**Source data**
****************************************

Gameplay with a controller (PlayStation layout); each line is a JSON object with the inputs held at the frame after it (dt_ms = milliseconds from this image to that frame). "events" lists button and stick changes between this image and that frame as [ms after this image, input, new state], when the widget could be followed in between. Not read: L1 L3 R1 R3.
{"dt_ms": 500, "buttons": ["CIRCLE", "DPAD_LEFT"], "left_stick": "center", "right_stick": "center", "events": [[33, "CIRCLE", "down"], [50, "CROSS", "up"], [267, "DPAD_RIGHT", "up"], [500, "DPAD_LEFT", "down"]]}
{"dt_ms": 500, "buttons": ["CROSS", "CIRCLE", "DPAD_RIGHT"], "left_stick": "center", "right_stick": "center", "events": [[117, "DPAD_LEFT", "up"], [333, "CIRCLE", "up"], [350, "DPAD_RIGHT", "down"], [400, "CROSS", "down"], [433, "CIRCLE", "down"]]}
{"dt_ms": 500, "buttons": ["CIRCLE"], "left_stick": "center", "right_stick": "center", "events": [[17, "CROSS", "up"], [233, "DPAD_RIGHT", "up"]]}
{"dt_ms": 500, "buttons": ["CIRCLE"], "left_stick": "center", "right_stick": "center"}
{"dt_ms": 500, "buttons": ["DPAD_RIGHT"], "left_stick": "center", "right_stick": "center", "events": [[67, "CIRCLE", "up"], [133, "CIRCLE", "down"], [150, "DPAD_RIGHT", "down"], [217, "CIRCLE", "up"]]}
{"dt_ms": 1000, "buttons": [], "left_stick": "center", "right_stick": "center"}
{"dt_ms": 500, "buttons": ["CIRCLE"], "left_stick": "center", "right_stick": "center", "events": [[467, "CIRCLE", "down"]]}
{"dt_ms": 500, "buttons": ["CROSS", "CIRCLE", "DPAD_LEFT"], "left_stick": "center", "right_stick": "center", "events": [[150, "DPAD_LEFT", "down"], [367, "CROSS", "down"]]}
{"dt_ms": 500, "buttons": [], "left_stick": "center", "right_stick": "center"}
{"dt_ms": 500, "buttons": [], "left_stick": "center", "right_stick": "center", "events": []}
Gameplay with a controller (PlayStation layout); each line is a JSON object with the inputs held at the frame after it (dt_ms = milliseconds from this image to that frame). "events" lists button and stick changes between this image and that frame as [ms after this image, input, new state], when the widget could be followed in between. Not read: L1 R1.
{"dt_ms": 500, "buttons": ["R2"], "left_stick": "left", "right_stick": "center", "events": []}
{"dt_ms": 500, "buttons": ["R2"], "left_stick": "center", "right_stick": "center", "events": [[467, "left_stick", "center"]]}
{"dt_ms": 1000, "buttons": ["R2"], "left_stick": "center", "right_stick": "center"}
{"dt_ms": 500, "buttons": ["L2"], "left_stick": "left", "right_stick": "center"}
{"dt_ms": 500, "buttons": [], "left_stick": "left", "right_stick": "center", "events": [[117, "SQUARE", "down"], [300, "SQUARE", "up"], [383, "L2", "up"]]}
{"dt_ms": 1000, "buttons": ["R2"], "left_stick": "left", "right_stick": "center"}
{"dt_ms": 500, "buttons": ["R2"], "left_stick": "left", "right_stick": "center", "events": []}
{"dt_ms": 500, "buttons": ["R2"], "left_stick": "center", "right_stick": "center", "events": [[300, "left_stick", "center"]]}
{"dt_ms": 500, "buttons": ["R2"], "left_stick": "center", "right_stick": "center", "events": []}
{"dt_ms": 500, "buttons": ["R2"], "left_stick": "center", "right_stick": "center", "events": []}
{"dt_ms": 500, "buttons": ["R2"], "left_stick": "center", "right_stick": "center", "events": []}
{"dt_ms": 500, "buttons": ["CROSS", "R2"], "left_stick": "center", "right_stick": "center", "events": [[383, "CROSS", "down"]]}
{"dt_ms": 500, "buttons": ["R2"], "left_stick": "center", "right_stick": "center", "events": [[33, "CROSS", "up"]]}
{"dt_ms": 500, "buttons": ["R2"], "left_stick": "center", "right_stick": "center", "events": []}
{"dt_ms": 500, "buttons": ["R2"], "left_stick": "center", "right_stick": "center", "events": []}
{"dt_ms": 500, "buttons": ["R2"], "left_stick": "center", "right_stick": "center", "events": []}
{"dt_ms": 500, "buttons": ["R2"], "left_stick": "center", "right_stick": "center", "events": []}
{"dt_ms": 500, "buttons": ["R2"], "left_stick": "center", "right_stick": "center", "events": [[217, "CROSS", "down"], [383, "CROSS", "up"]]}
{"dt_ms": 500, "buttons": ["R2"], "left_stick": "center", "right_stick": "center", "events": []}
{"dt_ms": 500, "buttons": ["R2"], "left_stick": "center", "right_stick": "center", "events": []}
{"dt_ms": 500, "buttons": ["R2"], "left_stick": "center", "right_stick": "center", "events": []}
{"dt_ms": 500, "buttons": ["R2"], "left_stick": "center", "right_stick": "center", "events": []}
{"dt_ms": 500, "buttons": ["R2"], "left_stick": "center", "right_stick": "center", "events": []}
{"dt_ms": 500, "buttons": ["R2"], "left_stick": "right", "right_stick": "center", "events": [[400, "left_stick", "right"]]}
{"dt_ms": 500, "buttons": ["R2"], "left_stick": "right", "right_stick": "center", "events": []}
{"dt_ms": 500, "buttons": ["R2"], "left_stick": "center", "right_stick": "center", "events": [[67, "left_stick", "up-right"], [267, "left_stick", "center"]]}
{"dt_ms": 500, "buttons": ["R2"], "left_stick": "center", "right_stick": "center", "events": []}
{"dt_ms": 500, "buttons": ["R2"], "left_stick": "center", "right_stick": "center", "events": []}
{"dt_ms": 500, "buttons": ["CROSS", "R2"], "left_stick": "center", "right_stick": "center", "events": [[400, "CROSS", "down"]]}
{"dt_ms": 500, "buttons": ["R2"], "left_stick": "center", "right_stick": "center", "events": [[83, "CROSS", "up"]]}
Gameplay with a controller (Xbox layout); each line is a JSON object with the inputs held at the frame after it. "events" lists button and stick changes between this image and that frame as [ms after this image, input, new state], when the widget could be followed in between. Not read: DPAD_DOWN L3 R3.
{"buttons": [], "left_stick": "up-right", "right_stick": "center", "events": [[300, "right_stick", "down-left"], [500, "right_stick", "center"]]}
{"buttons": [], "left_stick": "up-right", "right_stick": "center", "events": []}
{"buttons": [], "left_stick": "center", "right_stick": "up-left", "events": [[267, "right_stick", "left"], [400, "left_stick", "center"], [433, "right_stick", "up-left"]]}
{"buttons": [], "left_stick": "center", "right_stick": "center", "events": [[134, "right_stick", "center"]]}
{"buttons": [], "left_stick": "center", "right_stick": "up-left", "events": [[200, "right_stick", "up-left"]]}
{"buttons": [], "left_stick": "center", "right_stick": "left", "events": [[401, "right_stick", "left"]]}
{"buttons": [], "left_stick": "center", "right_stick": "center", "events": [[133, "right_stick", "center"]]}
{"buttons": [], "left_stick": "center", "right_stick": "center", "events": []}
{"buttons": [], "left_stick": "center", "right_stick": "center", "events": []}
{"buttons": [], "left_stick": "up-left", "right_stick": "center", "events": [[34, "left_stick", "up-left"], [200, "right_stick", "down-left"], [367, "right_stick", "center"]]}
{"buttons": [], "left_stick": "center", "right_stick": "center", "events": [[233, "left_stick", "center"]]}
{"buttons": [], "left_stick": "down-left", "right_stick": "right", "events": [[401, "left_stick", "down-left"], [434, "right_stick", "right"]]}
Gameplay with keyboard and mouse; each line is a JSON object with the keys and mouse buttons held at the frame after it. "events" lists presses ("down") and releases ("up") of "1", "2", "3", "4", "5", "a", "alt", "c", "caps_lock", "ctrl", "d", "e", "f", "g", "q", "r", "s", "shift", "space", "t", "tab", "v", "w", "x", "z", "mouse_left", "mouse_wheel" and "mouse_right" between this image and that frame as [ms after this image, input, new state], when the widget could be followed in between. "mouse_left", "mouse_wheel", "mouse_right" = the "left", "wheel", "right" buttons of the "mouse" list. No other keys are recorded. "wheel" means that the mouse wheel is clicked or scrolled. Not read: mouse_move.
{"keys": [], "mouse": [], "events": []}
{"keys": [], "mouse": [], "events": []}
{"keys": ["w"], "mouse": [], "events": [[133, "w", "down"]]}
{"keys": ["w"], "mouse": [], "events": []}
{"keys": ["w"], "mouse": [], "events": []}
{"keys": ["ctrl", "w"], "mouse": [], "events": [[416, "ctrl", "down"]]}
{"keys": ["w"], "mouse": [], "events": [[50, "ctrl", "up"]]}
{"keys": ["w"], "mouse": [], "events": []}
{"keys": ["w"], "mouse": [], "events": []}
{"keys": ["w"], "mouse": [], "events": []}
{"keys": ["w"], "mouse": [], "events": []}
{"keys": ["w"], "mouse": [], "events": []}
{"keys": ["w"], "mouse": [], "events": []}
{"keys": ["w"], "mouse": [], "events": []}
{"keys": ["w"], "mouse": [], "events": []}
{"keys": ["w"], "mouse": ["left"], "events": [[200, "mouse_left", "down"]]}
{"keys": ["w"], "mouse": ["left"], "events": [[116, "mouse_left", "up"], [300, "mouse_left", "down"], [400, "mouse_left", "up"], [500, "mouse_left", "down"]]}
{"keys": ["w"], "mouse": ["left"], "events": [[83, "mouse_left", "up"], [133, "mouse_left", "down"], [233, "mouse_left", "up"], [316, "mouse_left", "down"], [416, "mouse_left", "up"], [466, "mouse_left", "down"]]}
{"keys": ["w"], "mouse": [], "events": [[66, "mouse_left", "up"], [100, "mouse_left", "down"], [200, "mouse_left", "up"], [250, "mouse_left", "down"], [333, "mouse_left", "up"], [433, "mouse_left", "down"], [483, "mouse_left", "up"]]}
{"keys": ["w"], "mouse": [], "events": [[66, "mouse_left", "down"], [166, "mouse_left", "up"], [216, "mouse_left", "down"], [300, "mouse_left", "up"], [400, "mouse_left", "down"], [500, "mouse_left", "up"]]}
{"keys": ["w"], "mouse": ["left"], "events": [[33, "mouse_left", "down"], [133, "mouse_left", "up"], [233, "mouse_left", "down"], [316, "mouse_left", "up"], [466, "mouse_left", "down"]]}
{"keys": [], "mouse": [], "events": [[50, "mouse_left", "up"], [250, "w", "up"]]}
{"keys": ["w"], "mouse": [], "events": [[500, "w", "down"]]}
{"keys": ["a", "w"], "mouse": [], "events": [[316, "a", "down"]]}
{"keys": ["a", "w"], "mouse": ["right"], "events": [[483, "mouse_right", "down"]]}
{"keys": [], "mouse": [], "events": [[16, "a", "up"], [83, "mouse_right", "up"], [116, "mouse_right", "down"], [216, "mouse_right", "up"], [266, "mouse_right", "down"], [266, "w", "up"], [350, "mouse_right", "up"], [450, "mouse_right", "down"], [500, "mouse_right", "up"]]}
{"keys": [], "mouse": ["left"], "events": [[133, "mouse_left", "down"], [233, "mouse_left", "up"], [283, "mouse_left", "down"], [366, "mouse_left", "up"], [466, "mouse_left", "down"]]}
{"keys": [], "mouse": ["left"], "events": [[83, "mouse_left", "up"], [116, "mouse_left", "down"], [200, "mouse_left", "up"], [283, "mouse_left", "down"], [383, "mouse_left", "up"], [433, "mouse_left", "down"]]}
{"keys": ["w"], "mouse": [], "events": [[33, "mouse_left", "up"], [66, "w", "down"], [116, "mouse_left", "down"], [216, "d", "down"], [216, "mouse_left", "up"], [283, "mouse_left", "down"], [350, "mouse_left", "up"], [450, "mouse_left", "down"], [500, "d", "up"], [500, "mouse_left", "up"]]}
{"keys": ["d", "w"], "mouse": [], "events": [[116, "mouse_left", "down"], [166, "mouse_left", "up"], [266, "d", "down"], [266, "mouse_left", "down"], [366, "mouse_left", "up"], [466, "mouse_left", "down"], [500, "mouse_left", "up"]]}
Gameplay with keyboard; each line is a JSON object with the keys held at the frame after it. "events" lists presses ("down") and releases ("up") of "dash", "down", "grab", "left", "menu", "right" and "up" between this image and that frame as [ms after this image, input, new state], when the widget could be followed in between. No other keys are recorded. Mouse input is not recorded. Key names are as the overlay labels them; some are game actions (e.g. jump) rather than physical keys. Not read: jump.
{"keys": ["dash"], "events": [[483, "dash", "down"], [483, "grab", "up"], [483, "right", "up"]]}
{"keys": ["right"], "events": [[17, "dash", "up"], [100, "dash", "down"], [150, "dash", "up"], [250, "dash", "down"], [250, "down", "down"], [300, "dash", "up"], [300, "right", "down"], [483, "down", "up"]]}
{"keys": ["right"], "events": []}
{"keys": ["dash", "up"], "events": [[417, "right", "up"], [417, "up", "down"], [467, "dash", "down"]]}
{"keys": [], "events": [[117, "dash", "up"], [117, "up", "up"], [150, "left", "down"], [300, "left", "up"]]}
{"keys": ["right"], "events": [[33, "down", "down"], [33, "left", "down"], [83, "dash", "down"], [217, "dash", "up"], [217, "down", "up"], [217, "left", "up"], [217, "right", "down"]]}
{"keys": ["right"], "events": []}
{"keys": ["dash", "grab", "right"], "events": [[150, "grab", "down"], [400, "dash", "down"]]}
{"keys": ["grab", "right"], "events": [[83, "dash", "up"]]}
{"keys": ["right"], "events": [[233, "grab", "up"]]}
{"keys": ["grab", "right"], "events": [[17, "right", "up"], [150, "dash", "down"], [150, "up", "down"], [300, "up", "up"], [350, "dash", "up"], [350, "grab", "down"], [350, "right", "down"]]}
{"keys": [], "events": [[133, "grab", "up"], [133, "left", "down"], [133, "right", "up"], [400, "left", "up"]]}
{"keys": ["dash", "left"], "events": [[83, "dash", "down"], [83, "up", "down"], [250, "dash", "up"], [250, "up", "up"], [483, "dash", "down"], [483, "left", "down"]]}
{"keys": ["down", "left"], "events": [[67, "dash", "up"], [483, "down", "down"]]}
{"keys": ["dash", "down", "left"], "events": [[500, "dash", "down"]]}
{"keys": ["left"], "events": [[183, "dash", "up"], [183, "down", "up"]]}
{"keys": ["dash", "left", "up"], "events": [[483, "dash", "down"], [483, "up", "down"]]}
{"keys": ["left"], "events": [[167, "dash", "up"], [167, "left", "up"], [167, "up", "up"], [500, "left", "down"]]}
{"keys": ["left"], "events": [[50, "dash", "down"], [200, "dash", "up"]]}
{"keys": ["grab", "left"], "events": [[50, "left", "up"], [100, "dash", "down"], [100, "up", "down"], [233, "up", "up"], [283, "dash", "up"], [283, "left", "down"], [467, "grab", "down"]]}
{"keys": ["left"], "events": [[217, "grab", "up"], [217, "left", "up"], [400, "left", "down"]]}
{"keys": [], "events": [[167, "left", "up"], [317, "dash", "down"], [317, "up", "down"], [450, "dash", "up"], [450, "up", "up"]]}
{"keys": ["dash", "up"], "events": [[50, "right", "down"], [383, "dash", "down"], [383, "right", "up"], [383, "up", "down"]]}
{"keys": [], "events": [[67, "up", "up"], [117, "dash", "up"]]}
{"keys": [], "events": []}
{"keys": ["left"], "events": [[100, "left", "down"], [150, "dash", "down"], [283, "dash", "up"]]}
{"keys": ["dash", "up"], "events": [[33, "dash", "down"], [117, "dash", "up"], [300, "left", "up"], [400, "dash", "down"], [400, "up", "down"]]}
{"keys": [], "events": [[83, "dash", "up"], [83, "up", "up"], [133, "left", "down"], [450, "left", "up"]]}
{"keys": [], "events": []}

****************************************

**What you need to do**
Across the material above, how many lines include the string "from"? Only the number is wanted.

**Finished exercise**
2